Baca: Sidang Dahlan Iskan, Jaksa Bacakan 22 Lembar Surat Dakwaan
Menurut Yusril, kliennya yang merupakan pasien transplantasi hati itu perlu melakukan pengobatan dan perawatan ke luar negeri. Dengan status tahanan kota, kata dia, kliennya otomotis tidak bisa berobat ke luar negeri. Karena itu pihaknya akan berkoordinasi dengan Kejaksaan Agung supaya pencegahan kliennya ke luar negeri dicabut
Sementara itu ketua majelis hakim Pengadilan Tipikor Surabaya yang menyidangkan perkara Dahlan, Tahsin, belum memberikan jawaban atas permintaan yang diajukan tim penesahat hukum Dahlan.
Baca: Mulai Disidang, Dahlan Iskan Didampingi Puluhan Sahabat
Dalam perkara ini Dahlan menunjuk sebanyak 16 orang, termasuk Yusril, untuk mendampinginya di persidangan. Kejaksaan Tinggi Jawa Timur menahan dan menetapkan tersangka Dahlan pada 27 Oktober 2016. Dahlan sempat ditahan di Rumah Tahanan Kelas I Surabaya di Medaeng, Waru, Sidoarjo, beberapa hari sebelum kemudian statusnya dialihkan menjadi tahan kota karena pertimbangan kondisi kesehatan yang bersangkutan.
Sidang hari ini mengendakan pembacaan surat dakwaan.

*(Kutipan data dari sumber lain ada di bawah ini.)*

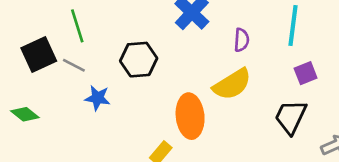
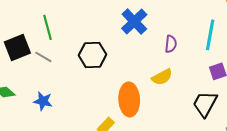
yellow semicircle: (232, 84) -> (162, 77), size x0.7
blue star: (98, 98) -> (43, 101), moved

Dalam surat dakwaan itu, jaksa penuntut umum menyatakan bahwa Dahlan selaku Dirut Utama PT PWU 2000-2010 dinilai menyalahgunaan jabatan atau wewenangnya sehingga menguntungkan diri sendiri atau orang lain atau sebuah korporasi. Akibatnya, negara rugi senilai Rp 11 miliar.
Jaksa juga menilai mekanisme penjualan aset PT PWU tidak sesuai prosedur dan nilai jualnya di bawah nilai jual objek pajak (NJOP). Menurut jaksa, penjualan dua aset PT PWU di Kediri dan Tulungagung juga tidak ada persetujuan dari Dewan Perwakilan Rakyat Daerah Provinsi Jawa Timur dan Keputusan Gubernur Jawa Timur saat itu.
Atas perbuatannya itu, Dahlan didakwa melanggar Pasal 2 ayat (1) juncto Pasal 18 dan Pasal 3 juncto Pasal 18 Undang-Undang Nomor 31 Tahun 1999 tentang Pemberantasan Tindak Korupsi sebagaimana telah diubah Undang-Undang Nomor 20 Tahun 2001 tentang Perubahan atas Undang-Undang Nomor 31 Tahun 1999 juncto Pasal 55 ayat (1) ke-1 KUHP.